In terms of pricing and a release date, we should expect to see the T-Roc on sale by the end of this year, with prices undercutting the now-plusher Tiguan.









When Volkswagen showed off the T-Roc concept back in 2014, the brand confirmed three more SUV models would be joining the Tiguan and Touareg in its range.

A B-segment SUV to rival cars like the Renault Captur, Nissan Juke and Peugeot 2008 is among the confirmed new models on the way, and was previewed by the T-Cross Breeze concept first seen at the 2016 Geneva motor show. What we do know is that the baby SUV - tipped to be called the T-Cross when it goes on sale some time in 2018 - will use the MQB A0 platform first seen on the new SEAT Ibiza hatch.

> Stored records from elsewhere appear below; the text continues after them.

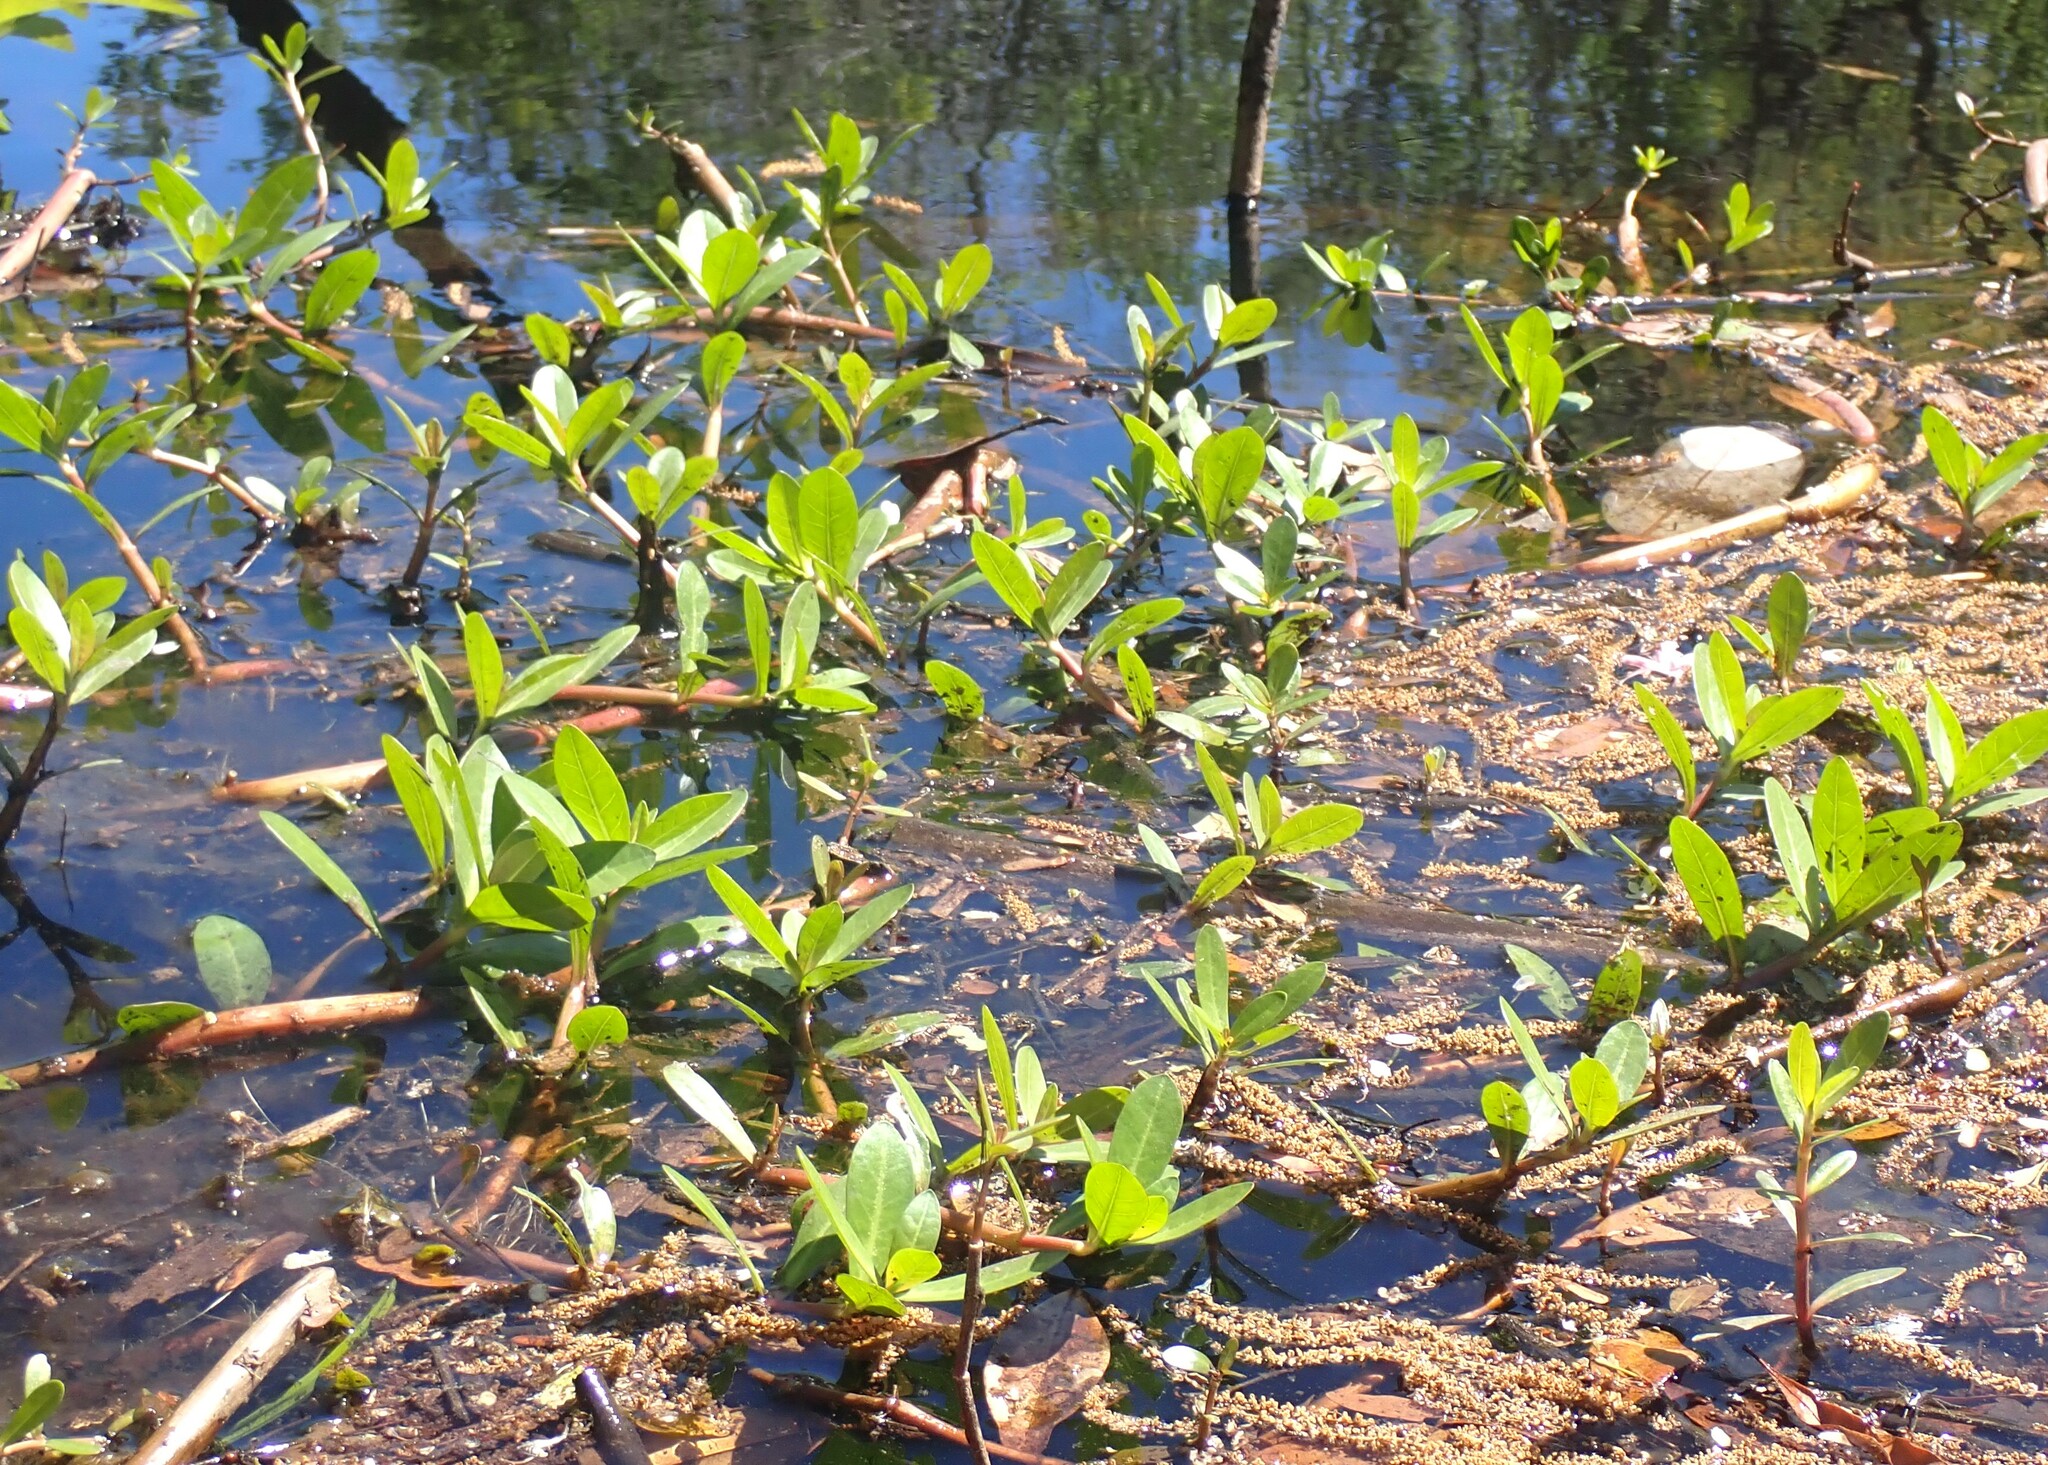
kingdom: Plantae
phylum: Tracheophyta
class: Magnoliopsida
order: Caryophyllales
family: Amaranthaceae
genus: Alternanthera
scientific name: Alternanthera philoxeroides
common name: Alligatorweed
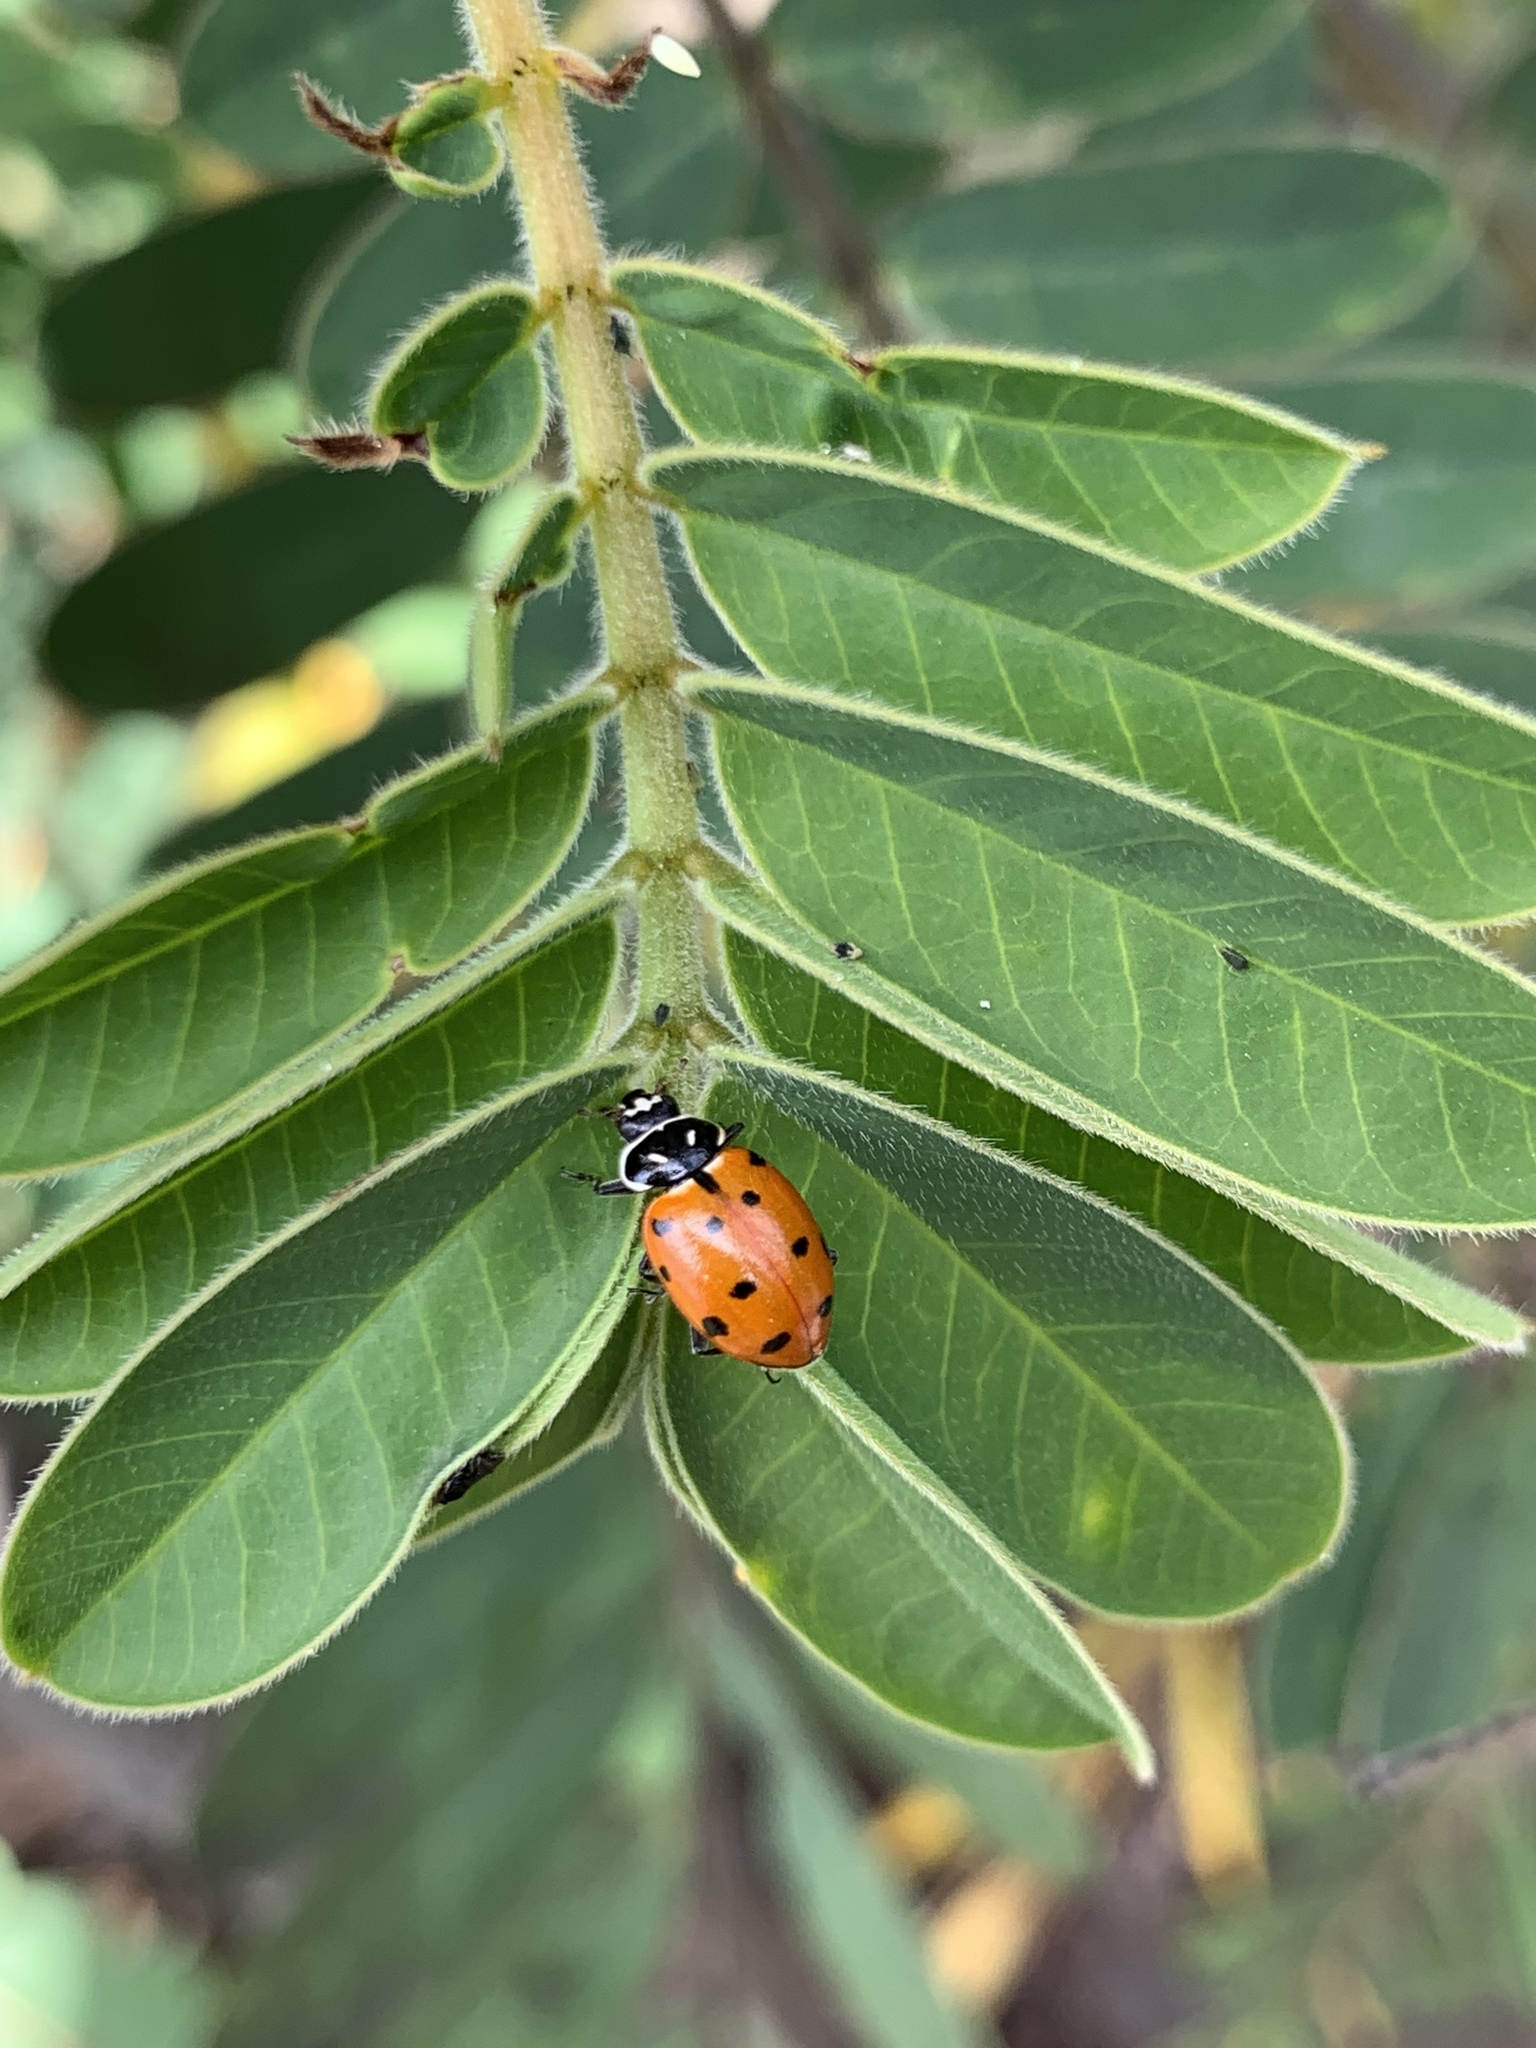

source http://www.carmagazine.co.uk/spy-shots/volkswagen/new-volkswagen-t-roc-2017-pictures-and-details/


----------



## cossiecol (Jun 29, 2014)

Not sure about this one, the back end looks a copy of the q2 and the front looks a bit like a kuga.


----------



## PugIain (Jun 28, 2006)

Yay..more..pointless...cars....

The facial injuries the two bloke have are more interesting the car.


----------



## andy665 (Nov 1, 2005)

Another day, another highly derivative and inoffensive Volkswagen Group product


----------



## Andysp (Jan 1, 2017)

So, so boring,typical no flair car as we head into an autonomous world!!


----------



## Sawel (Aug 5, 2016)

Ditch their best looking car - the Scirocco and bring out something as dull as this...Whatever.


----------



## Sawel (Aug 5, 2016)

I'm looking at these pics again and still can't believe how bland this thing looks.


----------



## ollienoclue (Jan 30, 2017)

What's this, another VAG clone from their parts bin?

Germans in competition to create ever more models in an already crowded market? They are all losing the plot, badly.


----------



## Cookies (Dec 10, 2008)

Hmmmmmmm. The back looks a wee bit like a Renault Megane, and the front is like a new 3008. 

Not too sure, bit it's not really different though. 

Cooks 

Sent from my D6603 using Tapatalk


----------